Several billionaire investment firms don't agree on what to do with Gilead Sciences (GILD 1.29%) stock. Last quarter, Highbridge Capital Management and Platinum Investment Management scooped up shares of Gilead, while Omega Advisors and Two Sigma Investments sold the biotech stock.
I don't subscribe to blindly following what investment firms with billions in their portfolios do. However, it is interesting why they might have such differing views about Gilead Sciences. Is now really the time to buy Gilead -- or should investors sell?
Time to sell?
Let's first look at why investors might want to consider selling their Gilead Sciences stock. It's no secret that Gilead's powerhouse hepatitis C drug, Harvoni, has lost momentum. Sales for Harvoni in the second quarter declined almost 29% year over year.
Gilead's shares soared over the past several years on the strength of its hepatitis C franchise, including Sovaldi and Harvoni. However, sluggish sales for Harvoni in 2016 have caused Gilead's stock to fall more than 20% since January. The reason behind this sales weakness could make some investors think that the biotech's best days are behind it.
Harvoni's problems stem primarily from competition. Merck (MRK 0.22%) launched its hep C drug, Zepatier, earlier this year. Zepatier became a significant threat to Harvoni in large part due to Merck's lower pricing. This forced Gilead to offer steep discounts to keep market share from eroding too much.
What about Gilead's other drugs? Its HIV franchise is doing well overall, but sales for Atripla and Stribild were down in the second quarter compared to the prior-year period. Even with its HIV drugs and other products rocking along, though, Harvoni and Sovaldi account for over half of Gilead's total sales. Weakness with hep C means weakness for Gilead as a whole.
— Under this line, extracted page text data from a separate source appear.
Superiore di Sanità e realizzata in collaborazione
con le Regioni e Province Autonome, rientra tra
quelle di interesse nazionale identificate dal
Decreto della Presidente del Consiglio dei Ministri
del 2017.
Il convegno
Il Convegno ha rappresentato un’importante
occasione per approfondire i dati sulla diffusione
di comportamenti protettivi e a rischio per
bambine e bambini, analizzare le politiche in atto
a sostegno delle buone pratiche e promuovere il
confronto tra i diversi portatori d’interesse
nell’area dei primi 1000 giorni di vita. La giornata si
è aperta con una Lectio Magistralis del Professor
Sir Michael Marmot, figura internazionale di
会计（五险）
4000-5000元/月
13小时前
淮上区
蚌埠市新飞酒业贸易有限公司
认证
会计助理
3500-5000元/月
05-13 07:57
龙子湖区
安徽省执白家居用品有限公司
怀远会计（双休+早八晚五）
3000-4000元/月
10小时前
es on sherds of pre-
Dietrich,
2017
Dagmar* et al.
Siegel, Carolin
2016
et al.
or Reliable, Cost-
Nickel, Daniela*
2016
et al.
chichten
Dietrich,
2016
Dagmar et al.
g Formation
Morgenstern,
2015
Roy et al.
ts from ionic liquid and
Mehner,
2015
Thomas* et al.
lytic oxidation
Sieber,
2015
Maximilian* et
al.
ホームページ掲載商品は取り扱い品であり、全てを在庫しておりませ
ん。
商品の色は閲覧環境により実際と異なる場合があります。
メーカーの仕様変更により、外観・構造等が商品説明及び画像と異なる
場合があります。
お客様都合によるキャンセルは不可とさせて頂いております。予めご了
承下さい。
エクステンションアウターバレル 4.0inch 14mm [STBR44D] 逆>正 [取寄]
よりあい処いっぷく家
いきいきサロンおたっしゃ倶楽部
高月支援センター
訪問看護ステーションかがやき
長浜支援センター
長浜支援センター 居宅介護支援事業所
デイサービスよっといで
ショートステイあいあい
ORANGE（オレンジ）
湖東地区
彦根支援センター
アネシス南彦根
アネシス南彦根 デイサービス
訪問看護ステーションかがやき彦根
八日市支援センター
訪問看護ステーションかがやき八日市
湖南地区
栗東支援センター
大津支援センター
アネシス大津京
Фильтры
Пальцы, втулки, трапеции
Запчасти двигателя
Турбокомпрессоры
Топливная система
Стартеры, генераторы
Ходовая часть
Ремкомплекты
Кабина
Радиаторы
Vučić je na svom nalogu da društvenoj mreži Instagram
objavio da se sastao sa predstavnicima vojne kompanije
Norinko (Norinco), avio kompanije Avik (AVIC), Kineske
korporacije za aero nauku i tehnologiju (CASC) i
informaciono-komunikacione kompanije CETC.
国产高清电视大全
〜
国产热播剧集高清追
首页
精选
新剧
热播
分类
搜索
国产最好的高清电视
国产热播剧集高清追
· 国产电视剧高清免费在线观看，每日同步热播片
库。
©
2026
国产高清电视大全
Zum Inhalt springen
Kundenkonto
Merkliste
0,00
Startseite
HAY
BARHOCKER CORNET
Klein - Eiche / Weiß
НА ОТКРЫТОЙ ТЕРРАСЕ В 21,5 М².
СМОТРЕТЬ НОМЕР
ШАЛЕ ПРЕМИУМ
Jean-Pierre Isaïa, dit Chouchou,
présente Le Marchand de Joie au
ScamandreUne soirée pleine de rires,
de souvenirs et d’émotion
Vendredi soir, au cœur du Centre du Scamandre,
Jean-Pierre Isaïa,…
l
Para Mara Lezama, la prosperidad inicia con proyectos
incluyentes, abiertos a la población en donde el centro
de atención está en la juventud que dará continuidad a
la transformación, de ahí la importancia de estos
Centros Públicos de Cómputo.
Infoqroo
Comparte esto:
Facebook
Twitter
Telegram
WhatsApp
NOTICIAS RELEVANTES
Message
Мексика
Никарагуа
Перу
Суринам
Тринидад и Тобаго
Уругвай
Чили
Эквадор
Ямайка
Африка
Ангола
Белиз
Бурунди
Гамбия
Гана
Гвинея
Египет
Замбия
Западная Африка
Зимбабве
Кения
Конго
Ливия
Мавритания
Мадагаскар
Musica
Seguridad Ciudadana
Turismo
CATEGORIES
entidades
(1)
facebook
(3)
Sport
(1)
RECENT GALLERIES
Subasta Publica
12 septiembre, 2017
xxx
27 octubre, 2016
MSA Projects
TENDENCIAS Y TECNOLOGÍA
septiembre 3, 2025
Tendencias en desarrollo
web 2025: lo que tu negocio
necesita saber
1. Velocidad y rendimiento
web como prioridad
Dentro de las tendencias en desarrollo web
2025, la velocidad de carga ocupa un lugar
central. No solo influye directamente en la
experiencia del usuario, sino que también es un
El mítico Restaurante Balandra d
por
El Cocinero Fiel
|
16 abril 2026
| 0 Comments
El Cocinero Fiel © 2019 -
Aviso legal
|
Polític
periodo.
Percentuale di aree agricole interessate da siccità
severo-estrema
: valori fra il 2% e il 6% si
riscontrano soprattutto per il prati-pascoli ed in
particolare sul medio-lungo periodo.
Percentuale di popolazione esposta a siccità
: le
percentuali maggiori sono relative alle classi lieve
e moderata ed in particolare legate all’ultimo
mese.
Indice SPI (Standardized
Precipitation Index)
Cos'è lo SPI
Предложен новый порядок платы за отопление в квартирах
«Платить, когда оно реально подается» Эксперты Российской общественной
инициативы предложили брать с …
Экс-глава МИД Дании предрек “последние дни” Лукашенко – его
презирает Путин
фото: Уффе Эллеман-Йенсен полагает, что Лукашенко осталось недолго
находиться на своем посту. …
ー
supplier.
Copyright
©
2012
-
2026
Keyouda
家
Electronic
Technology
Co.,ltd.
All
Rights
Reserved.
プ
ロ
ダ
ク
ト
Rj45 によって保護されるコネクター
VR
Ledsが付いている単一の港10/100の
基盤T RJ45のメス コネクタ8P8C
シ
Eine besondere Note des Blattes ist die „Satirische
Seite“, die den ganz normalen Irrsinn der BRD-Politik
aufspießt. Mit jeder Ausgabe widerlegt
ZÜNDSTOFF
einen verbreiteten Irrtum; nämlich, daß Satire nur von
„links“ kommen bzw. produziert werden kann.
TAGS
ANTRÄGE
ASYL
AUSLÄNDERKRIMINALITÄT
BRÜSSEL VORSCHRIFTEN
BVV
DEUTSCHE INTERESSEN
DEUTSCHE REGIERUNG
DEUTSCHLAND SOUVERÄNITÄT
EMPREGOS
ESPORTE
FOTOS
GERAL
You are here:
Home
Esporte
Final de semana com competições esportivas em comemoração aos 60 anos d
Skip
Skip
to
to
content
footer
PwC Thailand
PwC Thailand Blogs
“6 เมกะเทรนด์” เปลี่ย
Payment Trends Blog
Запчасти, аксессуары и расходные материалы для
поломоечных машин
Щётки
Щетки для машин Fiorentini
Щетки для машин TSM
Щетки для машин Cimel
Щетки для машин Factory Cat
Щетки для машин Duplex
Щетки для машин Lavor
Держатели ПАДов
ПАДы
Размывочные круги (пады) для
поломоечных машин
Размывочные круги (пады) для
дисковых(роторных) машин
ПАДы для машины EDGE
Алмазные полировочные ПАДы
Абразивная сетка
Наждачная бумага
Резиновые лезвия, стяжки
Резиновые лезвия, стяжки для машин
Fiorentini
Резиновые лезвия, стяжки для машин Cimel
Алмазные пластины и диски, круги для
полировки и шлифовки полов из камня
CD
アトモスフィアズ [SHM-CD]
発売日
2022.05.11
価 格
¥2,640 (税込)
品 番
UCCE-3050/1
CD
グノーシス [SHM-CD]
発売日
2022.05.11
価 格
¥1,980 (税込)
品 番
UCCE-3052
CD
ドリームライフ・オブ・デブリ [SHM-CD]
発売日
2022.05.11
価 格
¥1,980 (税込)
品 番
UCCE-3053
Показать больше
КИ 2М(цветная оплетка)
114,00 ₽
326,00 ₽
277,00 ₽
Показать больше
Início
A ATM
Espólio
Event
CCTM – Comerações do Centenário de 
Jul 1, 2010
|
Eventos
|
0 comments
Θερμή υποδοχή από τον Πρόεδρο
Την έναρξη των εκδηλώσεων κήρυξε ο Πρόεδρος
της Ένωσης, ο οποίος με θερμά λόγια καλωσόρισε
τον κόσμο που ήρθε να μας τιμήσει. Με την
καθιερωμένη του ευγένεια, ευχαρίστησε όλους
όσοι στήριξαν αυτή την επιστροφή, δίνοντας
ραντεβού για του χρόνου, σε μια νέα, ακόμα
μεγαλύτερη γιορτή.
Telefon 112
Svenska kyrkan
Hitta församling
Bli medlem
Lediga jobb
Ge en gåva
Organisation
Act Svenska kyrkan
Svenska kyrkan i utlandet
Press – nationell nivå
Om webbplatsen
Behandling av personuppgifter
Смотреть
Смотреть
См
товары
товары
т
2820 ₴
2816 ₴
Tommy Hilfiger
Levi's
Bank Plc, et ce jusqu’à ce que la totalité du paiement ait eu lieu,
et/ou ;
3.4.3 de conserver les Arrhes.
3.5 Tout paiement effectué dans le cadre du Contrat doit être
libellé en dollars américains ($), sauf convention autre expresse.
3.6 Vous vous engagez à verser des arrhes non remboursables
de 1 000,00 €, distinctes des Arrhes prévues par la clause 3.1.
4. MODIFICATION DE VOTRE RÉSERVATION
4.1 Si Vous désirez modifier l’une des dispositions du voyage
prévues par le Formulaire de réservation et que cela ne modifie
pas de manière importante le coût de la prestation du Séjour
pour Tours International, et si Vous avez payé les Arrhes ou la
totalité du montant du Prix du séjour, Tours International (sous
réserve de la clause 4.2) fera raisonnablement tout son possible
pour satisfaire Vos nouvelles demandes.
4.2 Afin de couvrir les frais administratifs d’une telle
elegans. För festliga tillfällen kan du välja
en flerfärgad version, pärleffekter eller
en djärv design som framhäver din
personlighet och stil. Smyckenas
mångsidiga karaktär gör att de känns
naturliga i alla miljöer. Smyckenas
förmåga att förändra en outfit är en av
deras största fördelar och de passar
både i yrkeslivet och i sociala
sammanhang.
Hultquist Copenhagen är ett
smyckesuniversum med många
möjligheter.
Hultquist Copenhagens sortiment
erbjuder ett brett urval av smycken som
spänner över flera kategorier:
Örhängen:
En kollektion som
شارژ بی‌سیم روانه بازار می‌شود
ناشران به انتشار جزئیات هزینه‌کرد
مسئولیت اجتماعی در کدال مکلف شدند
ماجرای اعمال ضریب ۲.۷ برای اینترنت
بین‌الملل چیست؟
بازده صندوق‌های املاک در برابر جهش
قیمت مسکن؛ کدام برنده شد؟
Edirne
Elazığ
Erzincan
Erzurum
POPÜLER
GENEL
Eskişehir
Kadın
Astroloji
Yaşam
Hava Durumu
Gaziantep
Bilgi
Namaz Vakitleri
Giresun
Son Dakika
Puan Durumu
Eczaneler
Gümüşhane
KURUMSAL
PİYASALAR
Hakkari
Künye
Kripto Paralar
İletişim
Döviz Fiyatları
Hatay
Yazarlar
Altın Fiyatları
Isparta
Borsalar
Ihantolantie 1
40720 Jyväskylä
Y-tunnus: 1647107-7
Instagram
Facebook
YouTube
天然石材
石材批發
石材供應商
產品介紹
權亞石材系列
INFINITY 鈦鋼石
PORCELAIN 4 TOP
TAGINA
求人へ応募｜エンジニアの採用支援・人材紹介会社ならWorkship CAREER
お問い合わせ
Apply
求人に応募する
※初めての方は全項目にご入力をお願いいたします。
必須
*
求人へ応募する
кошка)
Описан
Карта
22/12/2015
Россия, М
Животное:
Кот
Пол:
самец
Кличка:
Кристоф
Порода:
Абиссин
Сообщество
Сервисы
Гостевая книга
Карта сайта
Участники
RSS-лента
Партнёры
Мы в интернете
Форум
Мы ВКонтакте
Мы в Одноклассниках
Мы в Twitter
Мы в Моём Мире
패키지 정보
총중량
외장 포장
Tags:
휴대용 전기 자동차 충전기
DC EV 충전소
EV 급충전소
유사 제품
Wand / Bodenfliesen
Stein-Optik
Wall Street analysts, recognizing the competitive realities for Gilead in hepatitis C, now project that the big biotech will see anemic earnings growth over the next five years. Investors looking for the kind of stock returns provided by Gilead before this year probably can't be blamed if they look elsewhere.
Time to buy?
On the other hand, Gilead is trading at a super-low price-to-earnings multiple of 6.85. You can count the number of biotech stocks with billions of dollars in annual sales with that low of an earnings multiple on one hand -- and still have several fingers left over.This low valuation seems to largely discount the prospects for Gilead's pipeline. But those prospects appear to be quite good.
Gilead currently claims 33 clinical trials in progress plus one chronic hepatitis B drug --tenofovir alafenamide (TAF) -- awaiting regulatory approval. Seven of those clinical studies are in phase 3. One of those late-stage drugs that should be key to Gilead's continued success in the HIV market is bictegravir.
Perhaps the biggest potential winner in the pipeline, however, is in phase 2 right now. Simtuzumab, which targets treatment of nonalcoholic steatohepatitis (NASH), could hit peak annual sales of $12 billion, according to BMO analyst Ian Somaiya. Anti-inflammatory drug filgotinib, soon to commence a phase 3 trial, could be another possible blockbuster drug waiting in the wings.
The biotech doesn't have to wait for positive results from some of its newest drugs on the market. HIV drug Genvoya won FDA approval in Nov. 2015 and generated sales of $460 million in the first half of this year. Hepatitis C drug Epclusa roared out of the gate, making $64 million in three days of selling during the second quarter. Epclusa could prove to be a big help to Gilead in battling Merck. Unlike Zepatier (or Harvoni), Epclusa addresses all major genotypes of hepatitis C. Gilead has also priced the drug more competitively than Harvoni or Sovaldi.
Get paid to wait
Investors who are bearish on Gilead's prospects can point to the company's current hepatitis C challenges. Those who are bullish can underscore the biotech's cheap share price and promising pipeline. I think the bulls can also add a few other points to their case for Gilead.
First, Gilead's dividend currently yields 2.45%. The company increased its dividend by 10% in February. With Gilead's payout ratio below 16%, I think more dividend hikes will come.
Second, Gilead bought $9 billion of its stock back in the first half of 2016. Around $8 billion of that total came under a stock repurchase authorized last year. Gilead approved another $12 billion stock buyback in February, so investors should reap the benefits over the next few quarters.
You could look at Gilead Sciences as a lost cause and sell the stock like Omega Advisors and Two Sigma Investments. However, I suspect that Highbridge Capital Management and Platinum Investment Management have the better idea. At current valuations, I think investors are getting a bargain on Gilead with its still-impressive earnings, solid new drugs on the market, and promising pipeline. Let Gilead pay you (through dividends and share buybacks) to wait on its pipeline products to blossom.